> **WORK ORDER**
Pull each line holding the word "Right" from the data.

> **SOURCE INFORMATION**
_ _ _ _ _ _ _
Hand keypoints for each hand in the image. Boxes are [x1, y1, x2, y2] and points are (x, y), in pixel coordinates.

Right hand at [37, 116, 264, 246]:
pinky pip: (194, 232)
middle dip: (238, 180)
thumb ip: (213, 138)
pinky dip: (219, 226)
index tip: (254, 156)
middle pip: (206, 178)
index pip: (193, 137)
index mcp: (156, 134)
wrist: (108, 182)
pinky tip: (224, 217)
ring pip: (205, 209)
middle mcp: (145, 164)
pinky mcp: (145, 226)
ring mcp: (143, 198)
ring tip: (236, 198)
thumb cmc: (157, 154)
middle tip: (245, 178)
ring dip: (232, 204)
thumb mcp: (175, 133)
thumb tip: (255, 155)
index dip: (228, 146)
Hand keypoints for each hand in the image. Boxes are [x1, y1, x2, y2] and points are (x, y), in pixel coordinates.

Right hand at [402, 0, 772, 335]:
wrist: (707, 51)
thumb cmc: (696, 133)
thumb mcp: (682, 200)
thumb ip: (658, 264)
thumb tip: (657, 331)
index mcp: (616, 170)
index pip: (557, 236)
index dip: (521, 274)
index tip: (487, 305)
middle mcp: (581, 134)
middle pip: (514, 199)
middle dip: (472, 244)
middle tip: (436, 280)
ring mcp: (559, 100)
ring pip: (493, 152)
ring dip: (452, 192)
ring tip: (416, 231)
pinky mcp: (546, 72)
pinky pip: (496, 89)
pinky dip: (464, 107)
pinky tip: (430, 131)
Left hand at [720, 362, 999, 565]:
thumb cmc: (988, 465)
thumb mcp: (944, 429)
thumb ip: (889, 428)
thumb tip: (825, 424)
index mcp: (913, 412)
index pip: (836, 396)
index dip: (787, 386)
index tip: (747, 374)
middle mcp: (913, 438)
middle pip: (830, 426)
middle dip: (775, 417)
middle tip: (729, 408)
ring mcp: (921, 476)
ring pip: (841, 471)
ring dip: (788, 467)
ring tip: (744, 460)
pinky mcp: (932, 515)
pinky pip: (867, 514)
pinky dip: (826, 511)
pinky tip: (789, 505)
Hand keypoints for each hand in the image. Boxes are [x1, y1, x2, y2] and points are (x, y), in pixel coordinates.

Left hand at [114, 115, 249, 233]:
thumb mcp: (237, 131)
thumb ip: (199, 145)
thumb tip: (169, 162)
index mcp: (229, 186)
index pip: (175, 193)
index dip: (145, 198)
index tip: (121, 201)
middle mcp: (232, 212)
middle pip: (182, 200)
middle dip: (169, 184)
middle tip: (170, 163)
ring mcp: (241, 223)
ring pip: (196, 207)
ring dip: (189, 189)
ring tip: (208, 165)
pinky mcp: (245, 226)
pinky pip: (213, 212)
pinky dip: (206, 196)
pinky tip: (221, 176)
_ _ _ _ _ _ _
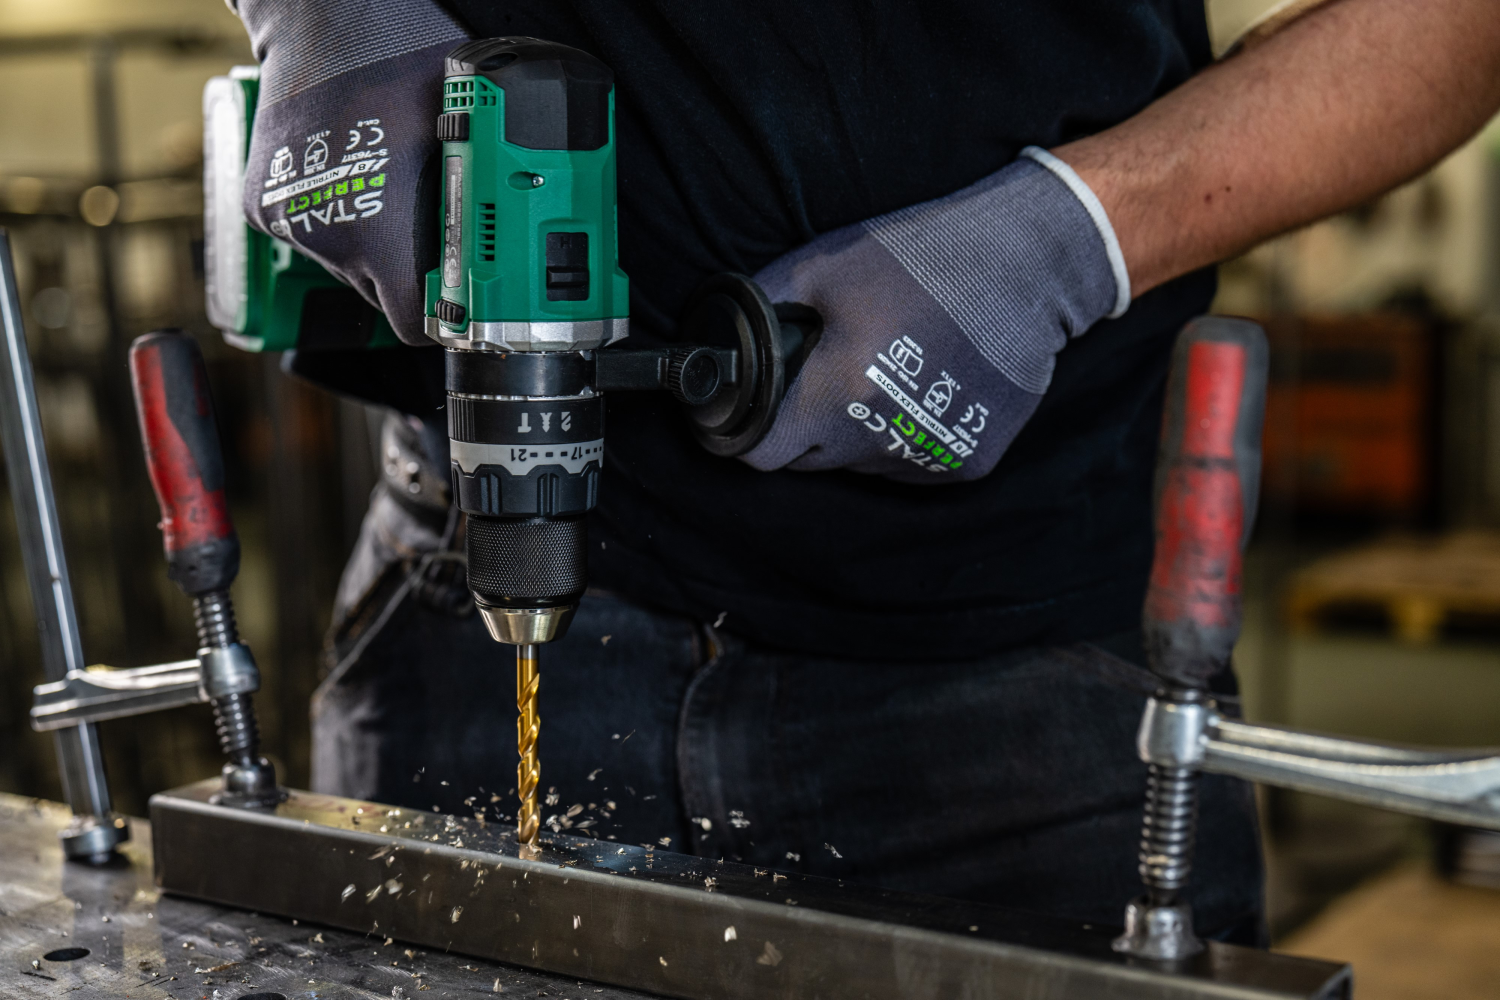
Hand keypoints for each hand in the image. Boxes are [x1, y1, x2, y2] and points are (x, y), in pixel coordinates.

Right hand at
_ _ _ _ _ _ _
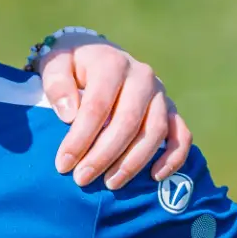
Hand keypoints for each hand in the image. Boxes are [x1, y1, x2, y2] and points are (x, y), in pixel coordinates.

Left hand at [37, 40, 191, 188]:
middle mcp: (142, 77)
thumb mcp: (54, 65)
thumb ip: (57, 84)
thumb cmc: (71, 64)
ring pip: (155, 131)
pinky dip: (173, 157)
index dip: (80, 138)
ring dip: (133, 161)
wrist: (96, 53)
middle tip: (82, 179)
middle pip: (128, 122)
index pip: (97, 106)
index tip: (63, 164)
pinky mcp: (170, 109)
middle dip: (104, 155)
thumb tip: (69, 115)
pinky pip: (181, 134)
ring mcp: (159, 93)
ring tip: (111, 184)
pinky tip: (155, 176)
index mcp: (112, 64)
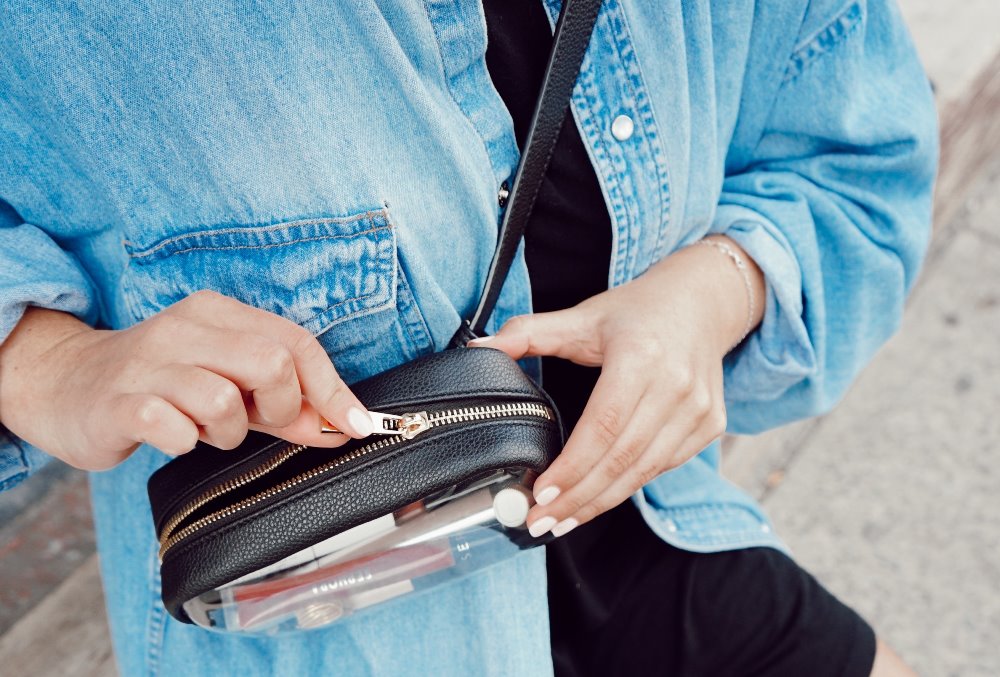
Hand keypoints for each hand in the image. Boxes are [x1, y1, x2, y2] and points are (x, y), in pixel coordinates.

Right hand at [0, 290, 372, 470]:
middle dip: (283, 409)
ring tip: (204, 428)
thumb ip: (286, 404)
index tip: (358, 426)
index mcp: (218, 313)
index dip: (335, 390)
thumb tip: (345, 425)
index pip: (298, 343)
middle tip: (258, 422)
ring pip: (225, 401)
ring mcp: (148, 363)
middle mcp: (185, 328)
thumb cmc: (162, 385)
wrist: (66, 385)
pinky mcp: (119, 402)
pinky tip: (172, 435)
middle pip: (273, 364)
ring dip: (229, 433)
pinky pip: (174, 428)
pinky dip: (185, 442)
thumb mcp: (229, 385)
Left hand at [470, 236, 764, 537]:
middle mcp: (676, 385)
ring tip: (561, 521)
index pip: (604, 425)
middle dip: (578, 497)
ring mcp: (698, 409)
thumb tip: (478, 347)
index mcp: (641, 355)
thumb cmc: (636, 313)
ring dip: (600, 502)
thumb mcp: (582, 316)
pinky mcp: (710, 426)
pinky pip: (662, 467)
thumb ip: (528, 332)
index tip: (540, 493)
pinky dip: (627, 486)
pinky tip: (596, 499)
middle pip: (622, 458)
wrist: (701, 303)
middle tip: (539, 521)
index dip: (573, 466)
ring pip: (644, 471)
_ _ _ _ _ _ _
> **EXERCISE SOLUTION**
Right hand at [37, 116, 264, 246]:
Right hand at [402, 0, 772, 335]:
Right hand at
Right hand at [0, 290, 372, 470]:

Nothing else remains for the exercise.